- [作業指示]
1) お墓の移転に関する抜粋では、現在のお墓から新しいお墓に遺骨を納めることを法律上何と呼んでいますか。
2) お墓の移転に関する抜粋を、最後の文の後から書き継いでください。

- [抜粋]
——
お墓・納骨

お墓参りに行けないお墓はどうすればいい?大切な実家のお墓を無縁墓にしない方法

お墓参りに行けないお墓はどうすればいい?大切な実家のお墓を無縁墓にしない方法

「お墓を承継したけれど、自宅からお墓が遠くて悩んでいる…」「定期的にお墓参りに行けるように、自宅の近くにお墓を移転させたい…」「経済的負担が大きい檀家制度の離檀を検討したい…」など、さまざまな事情で、お墓の移転を検討される方がいます。ここでは、お墓参りに行けなくなった場合のお墓を無縁墓にしない方法をご紹介します。

改葬

現在、故人の遺骨が納められているお墓から、新しいお墓に遺骨を納めることを、法律上で「改葬」と呼んでいます。

改葬は「お墓を移転させたい」と思ったら、移転できるものではありません。
——
- [提示資料]

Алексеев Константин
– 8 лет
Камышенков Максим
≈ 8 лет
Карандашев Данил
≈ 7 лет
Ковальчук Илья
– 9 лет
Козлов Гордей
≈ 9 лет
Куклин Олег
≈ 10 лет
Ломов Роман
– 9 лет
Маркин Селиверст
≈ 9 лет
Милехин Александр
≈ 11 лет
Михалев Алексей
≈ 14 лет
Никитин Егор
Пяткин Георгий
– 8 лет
——
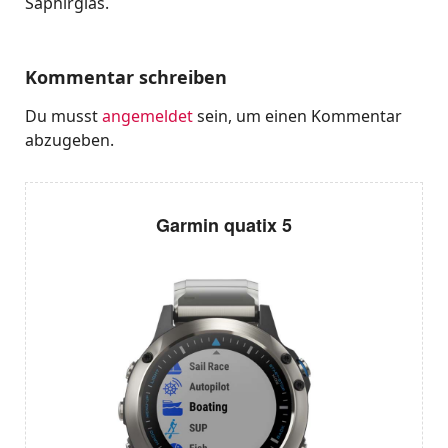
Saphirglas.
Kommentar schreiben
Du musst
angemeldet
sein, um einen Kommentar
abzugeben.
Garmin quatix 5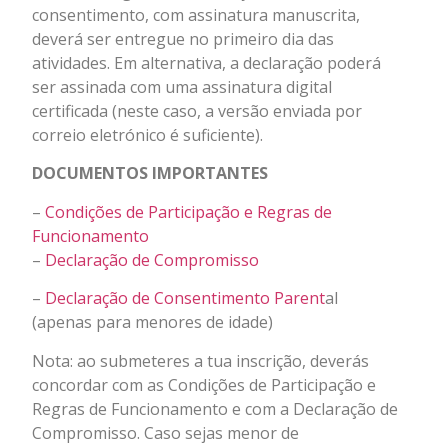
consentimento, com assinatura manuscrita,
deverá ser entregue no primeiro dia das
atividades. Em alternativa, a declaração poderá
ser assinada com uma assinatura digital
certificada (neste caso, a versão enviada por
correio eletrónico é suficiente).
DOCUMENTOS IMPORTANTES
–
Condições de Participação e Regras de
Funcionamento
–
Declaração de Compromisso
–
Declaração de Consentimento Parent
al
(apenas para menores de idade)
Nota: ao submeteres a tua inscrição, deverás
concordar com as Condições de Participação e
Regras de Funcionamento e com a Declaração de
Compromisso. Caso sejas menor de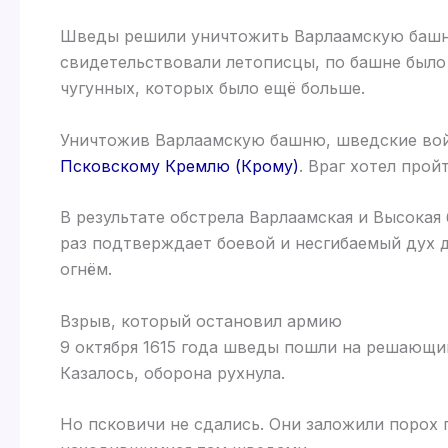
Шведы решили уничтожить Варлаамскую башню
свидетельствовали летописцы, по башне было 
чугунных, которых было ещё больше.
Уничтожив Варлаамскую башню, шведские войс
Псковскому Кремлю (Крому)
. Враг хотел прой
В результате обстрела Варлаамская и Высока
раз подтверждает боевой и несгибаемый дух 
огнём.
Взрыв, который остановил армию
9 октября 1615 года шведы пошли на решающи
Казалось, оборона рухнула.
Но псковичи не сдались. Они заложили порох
——
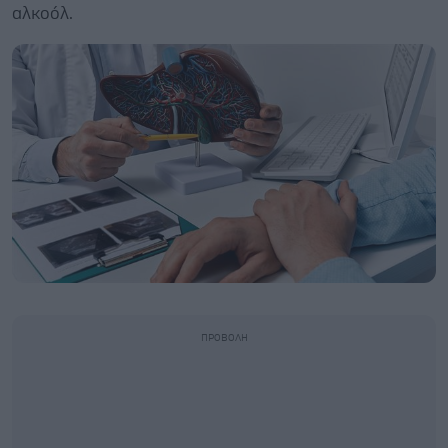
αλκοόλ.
——
- [各項目の解答]
1) 法律上「改葬」と呼んでいます。

2)
墓地埋葬法では、改葬を行うには自治体の許可が必要と定められているため、市役所で改葬の許可をもらわなければいけません。改葬の許可がないまま、改葬をしてしまうと刑罰の対象になるため注意が必要です。

改葬のメリット

改葬を行うメリットには、次のようなものが挙げられます。

通いやすい場所にお墓を移せる

お墓を承継した後に「ご先祖を供養したいけれど、自宅からお墓が遠いため、お墓参りができない」という悩みを抱える人もいます。自宅の近くに改葬すれば、散歩のついでにお墓参りすることができます。そのため、先祖代々継く、お墓の管理を自分たちで行いたいという考えの方には改葬が最適です。

お墓の承継が必要なくなる

お墓の改葬先は、納骨堂や樹木葬などの永代供養墓もあります。このようなお墓に繰り替えれば、供養は墓地の管理会社が代理で行ってくれるため、お墓の承継者がいない方も供養してもらえます。

改葬のデメリット

改装は、メリットだけではなくてデメリットもあります。

少なからず費用がかかる

改葬する場合は費用がかかります。改葬の内容にもよりますが、移転先に新しいお墓を建てる場合は300万円程度かかります。改葬で利便性は高まりますが、経済的に圧迫します。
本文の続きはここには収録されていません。